## DIRECTIVE A
Please rewrite the listing from the line with "scientific name: Herpothallon rubrocinctum" through the end of the listing, changing "phylum" to "division" and leaving everything else as is.

## READING TEXT
** Begin **
From c0251df1431f68c2f7e762e3baa6ef704fda19be Mon Sep 17 00:00:00 2001
From: perezgonzalez-irene <iregon@noc.ac.uk>
Date: Thu, 27 Feb 2020 10:05:24 +0000
Subject: [PATCH] Main functions as main in reader modules

---
 read.py                 | 12 +++++-----
 reader/get_sections.py  |  2 +-
 reader/import_data.py   |  2 +-
 reader/read_sections.py | 51 +++++++++++++++++++++--------------------
 4 files changed, 34 insertions(+), 33 deletions(-)

diff --git a/read.py b/read.py
index efb41f0..0c0e57e 100644
--- a/read.py
+++ b/read.py
@@ -31,9 +31,9 @@ from io import StringIO as StringIO
 from .data_models import schemas
 from . import properties
 from .common import pandas_TextParser_hdlr
-from .reader import import_data
-from .reader import get_sections
-from .reader.read_sections import main as read_sections
+#from .reader import import_data
+#from .reader import get_sections
+from mdf_reader.reader import import_data, get_sections, read_sections
 from .validator import validate
 
 toolPath = os.path.dirname(os.path.abspath(__file__))
@@ -77,13 +77,13 @@ def ERV(TextParser,read_sections_list, schema, code_tables_path):
         # - requested NA sections as NaN columns
         # - columns(sections) order as in read_sections_list
         
-        sections_df = get_sections.get_sections(string_df, schema, read_sections_list)
+        sections_df = get_sections.main(string_df, schema, read_sections_list)
 
         # 2. Read elements from sections: along data chunks, resulting data types
         # may vary if gaps, keep track of data types: add Intxx pandas classes rather than intxx to avoid this!
         # Sections are parsed in the same order as sections_df.columns
         
-        [data_df, valid_df, out_dtypesi ] = read_sections(sections_df, schema)
+        [data_df, valid_df, out_dtypesi ] = read_sections.main(sections_df, schema)
         if i_chunk == 0:
             out_dtypes = copy.deepcopy(out_dtypesi)
 
@@ -271,7 +271,7 @@ def main(source, data_model = None, data_model_path = None, sections = None,chun
     # 2.2 Homogeneize input data to an iterable with dataframes:
     # a list with a single dataframe or a pd.io.parsers.TextFileReader
     logging.info("Getting data string from source...")
-    TextParser = import_data.import_data(source, chunksize = chunksize, skiprows = skiprows)
+    TextParser = import_data.main(source, chunksize = chunksize, skiprows = skiprows)
 
     # 2.3. Extract, read and validate data in same loop
     logging.info("Extracting and reading sections")
** End **
Stored dataset items
** Begin **
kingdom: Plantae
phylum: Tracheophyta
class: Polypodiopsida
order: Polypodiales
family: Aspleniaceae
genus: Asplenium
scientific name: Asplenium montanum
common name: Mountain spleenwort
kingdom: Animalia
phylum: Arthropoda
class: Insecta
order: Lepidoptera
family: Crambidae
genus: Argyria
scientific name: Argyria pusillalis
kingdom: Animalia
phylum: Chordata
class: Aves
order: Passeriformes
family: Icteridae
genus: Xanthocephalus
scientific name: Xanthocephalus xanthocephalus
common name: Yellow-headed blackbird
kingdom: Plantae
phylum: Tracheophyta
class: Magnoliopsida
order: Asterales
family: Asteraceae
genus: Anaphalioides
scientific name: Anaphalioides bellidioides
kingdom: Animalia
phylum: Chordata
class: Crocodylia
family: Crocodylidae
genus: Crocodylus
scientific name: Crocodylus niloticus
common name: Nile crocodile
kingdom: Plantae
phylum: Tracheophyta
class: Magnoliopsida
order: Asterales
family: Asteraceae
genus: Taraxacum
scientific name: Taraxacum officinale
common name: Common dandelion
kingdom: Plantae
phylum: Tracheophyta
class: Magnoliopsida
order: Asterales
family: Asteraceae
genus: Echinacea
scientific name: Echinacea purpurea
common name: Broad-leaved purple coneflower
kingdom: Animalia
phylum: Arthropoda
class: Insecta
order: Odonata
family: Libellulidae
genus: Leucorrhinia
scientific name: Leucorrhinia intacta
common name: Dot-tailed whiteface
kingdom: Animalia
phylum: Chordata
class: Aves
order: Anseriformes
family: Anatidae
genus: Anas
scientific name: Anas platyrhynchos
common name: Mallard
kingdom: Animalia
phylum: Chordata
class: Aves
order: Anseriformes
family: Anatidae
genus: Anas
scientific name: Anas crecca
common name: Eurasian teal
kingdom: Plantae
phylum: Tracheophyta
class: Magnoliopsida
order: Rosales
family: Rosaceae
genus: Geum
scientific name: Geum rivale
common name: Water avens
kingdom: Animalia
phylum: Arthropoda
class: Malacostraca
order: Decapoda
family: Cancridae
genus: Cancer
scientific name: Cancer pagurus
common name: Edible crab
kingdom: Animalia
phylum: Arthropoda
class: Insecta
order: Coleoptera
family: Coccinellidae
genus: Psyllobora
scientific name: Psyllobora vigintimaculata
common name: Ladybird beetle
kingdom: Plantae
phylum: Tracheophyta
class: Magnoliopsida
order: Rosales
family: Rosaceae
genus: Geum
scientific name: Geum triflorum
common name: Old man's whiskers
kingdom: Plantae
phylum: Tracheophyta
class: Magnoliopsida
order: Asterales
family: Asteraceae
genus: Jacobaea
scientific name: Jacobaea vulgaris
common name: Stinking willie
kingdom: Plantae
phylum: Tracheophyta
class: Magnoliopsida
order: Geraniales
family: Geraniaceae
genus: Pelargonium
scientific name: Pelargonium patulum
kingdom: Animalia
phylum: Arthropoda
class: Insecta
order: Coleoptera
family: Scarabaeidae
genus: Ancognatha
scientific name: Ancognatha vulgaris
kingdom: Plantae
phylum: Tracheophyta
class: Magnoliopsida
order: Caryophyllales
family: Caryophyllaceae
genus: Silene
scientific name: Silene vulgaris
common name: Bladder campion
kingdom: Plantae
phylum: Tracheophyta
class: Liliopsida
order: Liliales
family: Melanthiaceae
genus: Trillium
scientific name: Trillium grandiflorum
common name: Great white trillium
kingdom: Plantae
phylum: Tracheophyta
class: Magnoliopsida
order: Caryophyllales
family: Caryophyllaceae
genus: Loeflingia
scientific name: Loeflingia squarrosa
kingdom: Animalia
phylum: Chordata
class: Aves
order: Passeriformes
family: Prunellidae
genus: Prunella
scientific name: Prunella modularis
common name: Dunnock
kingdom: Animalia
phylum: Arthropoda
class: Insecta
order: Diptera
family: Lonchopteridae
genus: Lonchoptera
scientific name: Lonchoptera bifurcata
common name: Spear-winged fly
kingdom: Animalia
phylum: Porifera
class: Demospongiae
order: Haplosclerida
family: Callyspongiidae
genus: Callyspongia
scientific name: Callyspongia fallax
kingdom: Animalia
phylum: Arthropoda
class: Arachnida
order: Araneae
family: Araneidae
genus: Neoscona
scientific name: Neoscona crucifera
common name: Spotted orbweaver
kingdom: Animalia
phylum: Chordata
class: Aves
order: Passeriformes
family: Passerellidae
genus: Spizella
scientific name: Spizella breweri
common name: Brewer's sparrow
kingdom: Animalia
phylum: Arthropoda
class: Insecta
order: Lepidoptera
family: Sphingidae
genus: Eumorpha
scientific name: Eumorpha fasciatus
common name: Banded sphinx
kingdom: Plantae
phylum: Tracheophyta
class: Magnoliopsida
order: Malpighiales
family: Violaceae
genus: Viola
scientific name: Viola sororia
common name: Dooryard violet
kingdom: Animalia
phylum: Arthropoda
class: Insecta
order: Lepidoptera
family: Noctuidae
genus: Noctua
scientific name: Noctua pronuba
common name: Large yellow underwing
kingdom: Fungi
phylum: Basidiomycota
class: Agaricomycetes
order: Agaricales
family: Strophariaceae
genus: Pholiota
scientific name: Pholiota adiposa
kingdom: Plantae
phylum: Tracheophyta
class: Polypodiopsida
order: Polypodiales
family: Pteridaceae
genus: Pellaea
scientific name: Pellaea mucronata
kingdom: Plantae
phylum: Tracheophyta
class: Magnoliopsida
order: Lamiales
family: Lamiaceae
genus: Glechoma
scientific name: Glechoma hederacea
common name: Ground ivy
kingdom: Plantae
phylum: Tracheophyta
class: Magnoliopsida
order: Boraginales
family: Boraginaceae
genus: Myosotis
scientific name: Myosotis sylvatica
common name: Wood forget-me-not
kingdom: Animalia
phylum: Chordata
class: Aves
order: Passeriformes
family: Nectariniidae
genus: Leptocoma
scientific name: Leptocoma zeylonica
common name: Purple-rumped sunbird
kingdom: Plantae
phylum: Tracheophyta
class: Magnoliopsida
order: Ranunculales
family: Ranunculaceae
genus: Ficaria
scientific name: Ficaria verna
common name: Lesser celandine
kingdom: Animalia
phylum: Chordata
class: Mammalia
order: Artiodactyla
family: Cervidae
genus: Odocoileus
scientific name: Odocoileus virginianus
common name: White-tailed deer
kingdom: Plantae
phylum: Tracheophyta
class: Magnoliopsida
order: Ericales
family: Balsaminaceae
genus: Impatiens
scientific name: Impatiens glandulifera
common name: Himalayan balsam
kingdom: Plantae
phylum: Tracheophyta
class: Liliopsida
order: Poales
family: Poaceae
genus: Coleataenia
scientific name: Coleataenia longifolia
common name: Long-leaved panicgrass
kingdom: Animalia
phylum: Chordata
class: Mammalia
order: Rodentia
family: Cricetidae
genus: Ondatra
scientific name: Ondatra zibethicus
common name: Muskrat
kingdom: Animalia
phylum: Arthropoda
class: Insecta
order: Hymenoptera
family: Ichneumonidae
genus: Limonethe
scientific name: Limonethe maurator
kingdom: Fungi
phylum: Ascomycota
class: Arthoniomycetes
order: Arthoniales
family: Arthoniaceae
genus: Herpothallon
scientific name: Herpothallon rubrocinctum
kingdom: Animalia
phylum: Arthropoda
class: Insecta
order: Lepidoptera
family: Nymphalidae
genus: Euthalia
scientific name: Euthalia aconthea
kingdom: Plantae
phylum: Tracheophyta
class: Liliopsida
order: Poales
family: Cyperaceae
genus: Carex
** End **
## DIRECTIVE B
Name every file the patch reports as changed.

## PROBLEM SOLUTION A
scientific name: Herpothallon rubrocinctum
kingdom: Animalia
division: Arthropoda
class: Insecta
order: Lepidoptera
family: Nymphalidae
genus: Euthalia
scientific name: Euthalia aconthea
kingdom: Plantae
division: Tracheophyta
class: Liliopsida
order: Poales
family: Cyperaceae
genus: Carex

## PROBLEM SOLUTION B
read.py
reader/get_sections.py
reader/import_data.py
reader/read_sections.py